_Supplied information_.
────
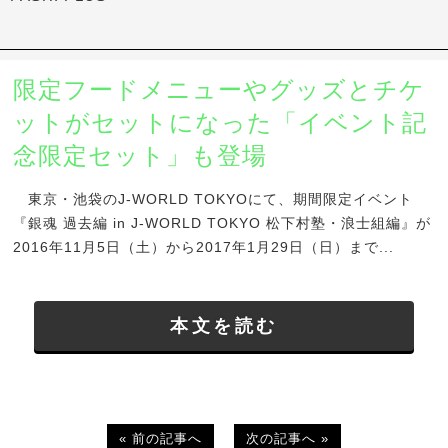
限定フードメニューやグッズとチケ
ットがセットになった「イベント記
念限定セット」も登場
東京・池袋のJ-WORLD TOKYOにて、期間限定イベント
『銀魂 過去編 in J-WORLD TOKYO 松下村塾・浪士組編』が
2016年11月5日（土）から2017年1月29日（日）まで...
本文を読む
« 前の記事へ
次の記事へ »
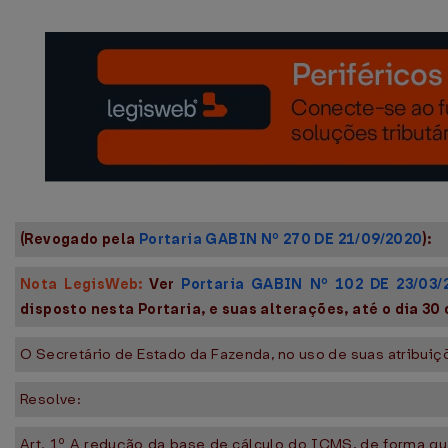
(Revogado pela
Portaria GABIN Nº 270 DE 21/09/2020
):
Nota LegisWeb:
Ver
Portaria GABIN Nº 102 DE 23/03/
disposto nesta Portaria, e suas alterações, até o dia 30
O Secretário de Estado da Fazenda, no uso de suas atribuiç
Resolve:
Art. 1º A redução da base de cálculo do ICMS, de forma que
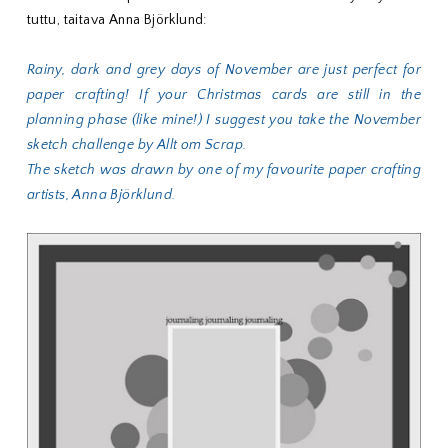
tuttu, taitava Anna Björklund:
Rainy, dark and grey days of November are just perfect for
paper crafting! If your Christmas cards are still in the
planning phase (like mine!) I suggest you take the November
sketch challenge by Allt om Scrap.
The sketch was drawn by one of my favourite paper crafting
artists, Anna Björklund.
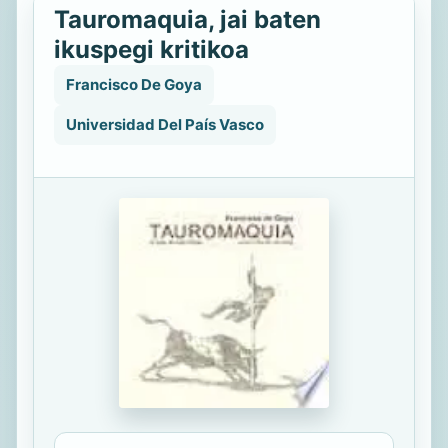
Tauromaquia, jai baten
ikuspegi kritikoa
Francisco De Goya
Universidad Del País Vasco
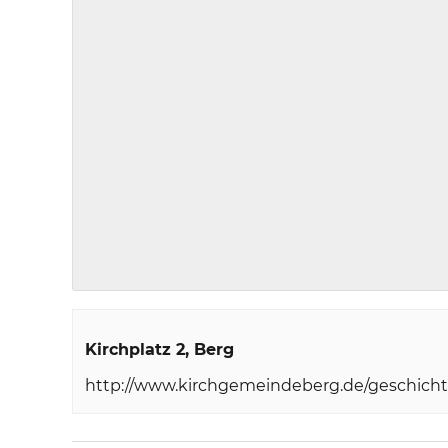
Kirchplatz 2
Berg
http://www.kirchgemeindeberg.de/geschicht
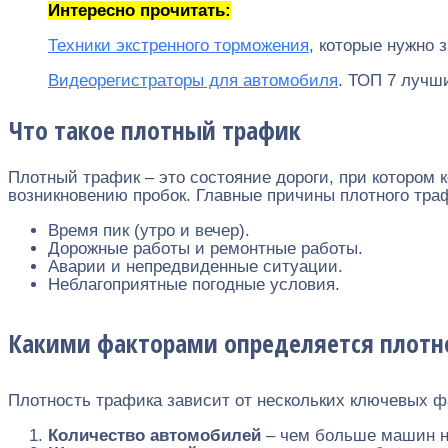
Интересно прочитать:
Техники экстренного торможения
, которые нужно 
Видеорегистраторы для автомобиля
. ТОП 7 лучш
Что такое плотный трафик
Плотный трафик – это состояние дороги, при котором
возникновению пробок. Главные причины плотного тра
Время пик (утро и вечер).
Дорожные работы и ремонтные работы.
Аварии и непредвиденные ситуации.
Неблагоприятные погодные условия.
Какими факторами определяется плотн
Плотность трафика зависит от нескольких ключевых ф
Количество автомобилей
– чем больше машин на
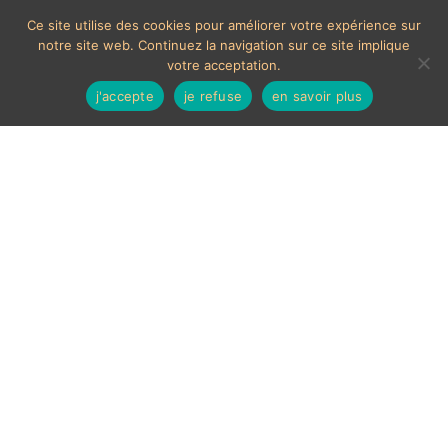
Ce site utilise des cookies pour améliorer votre expérience sur
notre site web. Continuez la navigation sur ce site implique
votre acceptation.
j'accepte
je refuse
en savoir plus
Panthère noire vintage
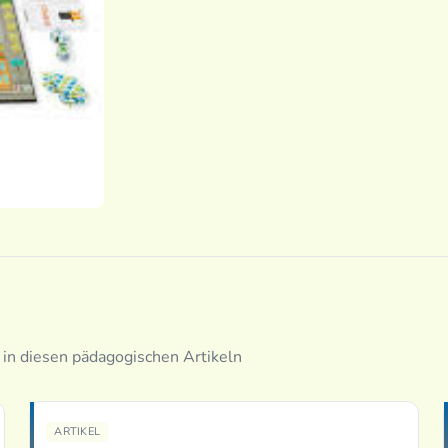
 in diesen pädagogischen Artikeln
ARTIKEL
────
_Required action_.
Write out the listing from its start through the line containing "Art. 1º A redução", with both ends included and the pictures left out.

_Task answer_.
限定フードメニューやグッズとチケ
ットがセットになった「イベント記
念限定セット」も登場
東京・池袋のJ-WORLD TOKYOにて、期間限定イベント
『銀魂 過去編 in J-WORLD TOKYO 松下村塾・浪士組編』が
2016年11月5日（土）から2017年1月29日（日）まで...
本文を読む
« 前の記事へ
次の記事へ »
(Revogado pela
Portaria GABIN Nº 270 DE 21/09/2020
):
Nota LegisWeb:
Ver
Portaria GABIN Nº 102 DE 23/03/
disposto nesta Portaria, e suas alterações, até o dia 30
O Secretário de Estado da Fazenda, no uso de suas atribuiç
Resolve:
Art. 1º A redução da base de cálculo do ICMS, de forma que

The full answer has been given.